» Excerpt to read:
The point I was trying to make is that someone of non-European ancestry (especially black/asian) has not been elected as head
of state/head of government in Europe or Australasia.
The basis of my claim was “western country” and “elected”.
1. I concede my use of the term “Western” was lazy and misapplied. I should have said “developed” or “industrialised”. By most definitions Perú and Bolivia are still “developing” countries.
2. Napoleon and Stalin were certainly members of ethnic minorities but I think we’d agree they were not elected in any meaningful manner.
3. Sarkozy is a moot point… the French-born son of Hungarian immigrants… I’d say that because he’s white European he may not quite count as belonging to a minority. (The French republic officially doesn’t recognise any ethnic minorities anyway, unless you happen to find yourself on the wrong end of a police truncheon.)
If I’ve displayed narrow Eurocentrism I plead guilty as charged.
Sorry for my nit-fisking (and subsequent unconsidered rambling here). I agree with the general sentiment in your post, actually…. Though I am not sure if Obama’s policies are more Major than Chávez; Obama seems firmly in the centre-left. As a supporter of all sensible Green parties in the world, his win actually made the work harder for the Greens stateside for the next 4 years if not beyond, and this is a Good Thing, I think, in the non-partisan consideration. By the way, it has been quite interesting to see the Establishment worldwide trying to co-opt him and tone him down, even just hours after his election.

» Activity 1: In the comment thread about elected leaders of minority ancestry, which terms does the writer say should have been used instead of "Western"?
» Activity 2: Extend the comment thread about elected leaders of minority ancestry, picking up right after its final sentence.

» Data listing:
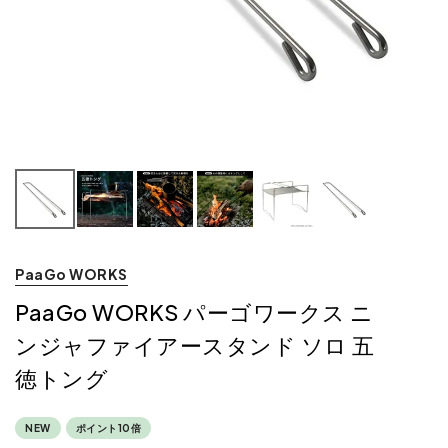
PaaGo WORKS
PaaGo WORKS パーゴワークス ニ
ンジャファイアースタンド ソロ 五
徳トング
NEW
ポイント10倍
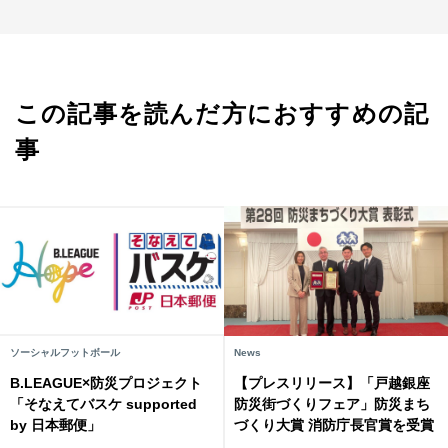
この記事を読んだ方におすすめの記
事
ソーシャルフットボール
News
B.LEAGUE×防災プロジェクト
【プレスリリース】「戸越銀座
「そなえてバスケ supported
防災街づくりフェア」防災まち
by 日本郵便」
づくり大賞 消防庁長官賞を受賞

» Expected output 1: "Developed" or "industrialised."

» Expected output 2:
Don’t apologise for the nit-picking: it’s good to be challenged and to know somebody actually READS the posts
The Greens in the US seem a bit lost. George Kenney at Electric Politics has some interesting interviews about the challenges there (type “green party” into his search widget). Partly I think that this is a result of the two-party system in the US: because Green candidates have little chance of being elected on their own ticket, they are forced into an alliance of compromise with the Dems. The chance of serious electoral reform (eg. proportional representation) in the US is laughably remote – as in the UK. With a moderate leftist in the White House, it’ll be interesting to see if the US Greens are able to differentiate themselves from Obama’s positions. Somehow I think it’ll take a new leader – not Nader – to pull them out of the mire.
In addition, Green concerns traverse traditional left/right divide. I’m not sure that most media outlets are quite ready to deal with the nuance involved there.
BTW, watch out for the results of the NZ general election this Saturday to see how the NZ Green Party fare… although the likely result is a conservative-led government, the Greens are on track on current polling data to be the 3rd largest party in parliament
8 seats for the Greens, and total wipe-out for NZ First. Yay!